Information shown Block Start

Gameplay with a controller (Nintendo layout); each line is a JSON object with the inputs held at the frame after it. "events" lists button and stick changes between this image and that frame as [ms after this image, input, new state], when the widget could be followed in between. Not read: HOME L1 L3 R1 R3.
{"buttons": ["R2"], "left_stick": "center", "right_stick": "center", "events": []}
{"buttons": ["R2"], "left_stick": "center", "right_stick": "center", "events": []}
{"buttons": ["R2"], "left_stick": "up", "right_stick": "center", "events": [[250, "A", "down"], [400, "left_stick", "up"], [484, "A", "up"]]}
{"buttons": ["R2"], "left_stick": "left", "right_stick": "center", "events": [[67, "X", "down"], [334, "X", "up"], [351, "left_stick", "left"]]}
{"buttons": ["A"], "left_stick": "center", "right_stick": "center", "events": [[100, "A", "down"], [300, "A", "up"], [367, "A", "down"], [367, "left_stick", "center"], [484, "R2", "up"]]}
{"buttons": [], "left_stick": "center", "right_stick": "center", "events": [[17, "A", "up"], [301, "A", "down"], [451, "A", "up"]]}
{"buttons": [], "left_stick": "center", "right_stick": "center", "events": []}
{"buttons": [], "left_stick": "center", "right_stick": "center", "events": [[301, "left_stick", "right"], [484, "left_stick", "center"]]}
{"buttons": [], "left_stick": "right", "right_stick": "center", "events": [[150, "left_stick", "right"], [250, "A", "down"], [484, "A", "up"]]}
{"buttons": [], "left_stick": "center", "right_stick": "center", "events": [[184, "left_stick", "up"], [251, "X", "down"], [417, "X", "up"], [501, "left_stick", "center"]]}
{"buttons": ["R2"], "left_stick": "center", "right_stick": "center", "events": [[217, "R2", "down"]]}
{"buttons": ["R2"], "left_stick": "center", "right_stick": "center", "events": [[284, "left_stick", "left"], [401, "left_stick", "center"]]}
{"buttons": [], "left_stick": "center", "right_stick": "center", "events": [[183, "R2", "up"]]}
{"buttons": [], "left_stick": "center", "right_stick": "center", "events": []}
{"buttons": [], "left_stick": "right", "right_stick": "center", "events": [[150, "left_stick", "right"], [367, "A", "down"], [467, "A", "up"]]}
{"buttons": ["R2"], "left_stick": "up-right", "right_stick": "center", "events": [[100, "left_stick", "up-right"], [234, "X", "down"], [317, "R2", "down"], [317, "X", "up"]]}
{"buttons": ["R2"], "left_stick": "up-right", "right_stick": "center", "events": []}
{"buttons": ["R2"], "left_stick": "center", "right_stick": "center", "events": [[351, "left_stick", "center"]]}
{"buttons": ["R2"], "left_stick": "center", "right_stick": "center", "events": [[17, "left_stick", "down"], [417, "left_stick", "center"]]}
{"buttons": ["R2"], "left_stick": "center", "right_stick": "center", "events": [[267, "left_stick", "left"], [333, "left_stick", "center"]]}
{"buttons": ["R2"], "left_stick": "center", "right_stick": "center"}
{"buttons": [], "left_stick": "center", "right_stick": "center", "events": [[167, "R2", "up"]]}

Information shown Block End

Directions – From the records above, extract every entry verbatim.

Solution to this task –
Gameplay with a controller (Nintendo layout); each line is a JSON object with the inputs held at the frame after it. "events" lists button and stick changes between this image and that frame as [ms after this image, input, new state], when the widget could be followed in between. Not read: HOME L1 L3 R1 R3.
{"buttons": ["R2"], "left_stick": "center", "right_stick": "center", "events": []}
{"buttons": ["R2"], "left_stick": "center", "right_stick": "center", "events": []}
{"buttons": ["R2"], "left_stick": "up", "right_stick": "center", "events": [[250, "A", "down"], [400, "left_stick", "up"], [484, "A", "up"]]}
{"buttons": ["R2"], "left_stick": "left", "right_stick": "center", "events": [[67, "X", "down"], [334, "X", "up"], [351, "left_stick", "left"]]}
{"buttons": ["A"], "left_stick": "center", "right_stick": "center", "events": [[100, "A", "down"], [300, "A", "up"], [367, "A", "down"], [367, "left_stick", "center"], [484, "R2", "up"]]}
{"buttons": [], "left_stick": "center", "right_stick": "center", "events": [[17, "A", "up"], [301, "A", "down"], [451, "A", "up"]]}
{"buttons": [], "left_stick": "center", "right_stick": "center", "events": []}
{"buttons": [], "left_stick": "center", "right_stick": "center", "events": [[301, "left_stick", "right"], [484, "left_stick", "center"]]}
{"buttons": [], "left_stick": "right", "right_stick": "center", "events": [[150, "left_stick", "right"], [250, "A", "down"], [484, "A", "up"]]}
{"buttons": [], "left_stick": "center", "right_stick": "center", "events": [[184, "left_stick", "up"], [251, "X", "down"], [417, "X", "up"], [501, "left_stick", "center"]]}
{"buttons": ["R2"], "left_stick": "center", "right_stick": "center", "events": [[217, "R2", "down"]]}
{"buttons": ["R2"], "left_stick": "center", "right_stick": "center", "events": [[284, "left_stick", "left"], [401, "left_stick", "center"]]}
{"buttons": [], "left_stick": "center", "right_stick": "center", "events": [[183, "R2", "up"]]}
{"buttons": [], "left_stick": "center", "right_stick": "center", "events": []}
{"buttons": [], "left_stick": "right", "right_stick": "center", "events": [[150, "left_stick", "right"], [367, "A", "down"], [467, "A", "up"]]}
{"buttons": ["R2"], "left_stick": "up-right", "right_stick": "center", "events": [[100, "left_stick", "up-right"], [234, "X", "down"], [317, "R2", "down"], [317, "X", "up"]]}
{"buttons": ["R2"], "left_stick": "up-right", "right_stick": "center", "events": []}
{"buttons": ["R2"], "left_stick": "center", "right_stick": "center", "events": [[351, "left_stick", "center"]]}
{"buttons": ["R2"], "left_stick": "center", "right_stick": "center", "events": [[17, "left_stick", "down"], [417, "left_stick", "center"]]}
{"buttons": ["R2"], "left_stick": "center", "right_stick": "center", "events": [[267, "left_stick", "left"], [333, "left_stick", "center"]]}
{"buttons": ["R2"], "left_stick": "center", "right_stick": "center"}
{"buttons": [], "left_stick": "center", "right_stick": "center", "events": [[167, "R2", "up"]]}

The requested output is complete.